Monetary management within major markets

The Bretton Woods system of monetary management established the rules for commercial and financial relations among the world’s major industrial states in the mid 20th century. It was the first example of a fully negotiated monetary order intended to govern monetary relations among independent nation-states, according to Wikipedia.

The online encyclopedia says that in preparing to rebuild the international economic system as World War Two was still raging, 730 delegates from 44 nations gathered at the Mount Washington Hotel in Bretton Woods, New Hampshire, United States, for the United Nations Monetary and Financial Conference.

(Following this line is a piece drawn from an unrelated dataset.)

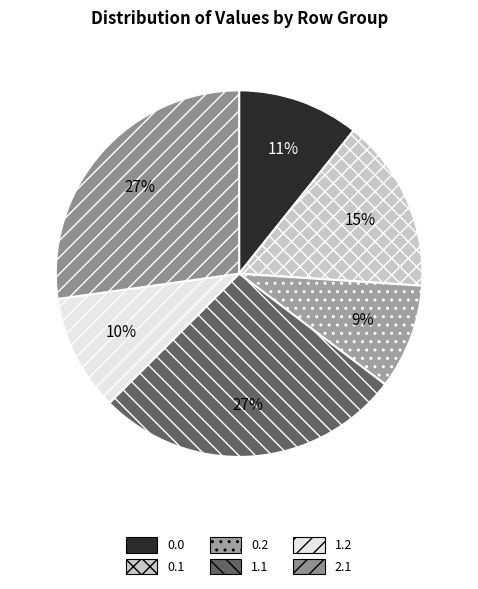

How much of the chart is everything except 1.1?

72.8%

“The delegates deliberated upon and signed the Bretton Woods Agreements during the first three weeks of July 1944.

“Setting up a system of rules, institutions, and procedures to regulate the international monetary system, the planners at Bretton Woods established the International Monetary Fund (IMF) and the International Bank for Reconstruction and Development (IBRD ), which today is part of the World Bank Group. These organisations became operational in 1945 after a sufficient number of countries had ratified the agreement.

“The chief features of the Bretton Woods system were an obligation for each country to adopt a monetary policy that maintained the exchange rate of its currency within a fixed value – plus or minus one per cent – in terms of gold and that the IMF should have the ability to bridge temporary imbalances of payments.”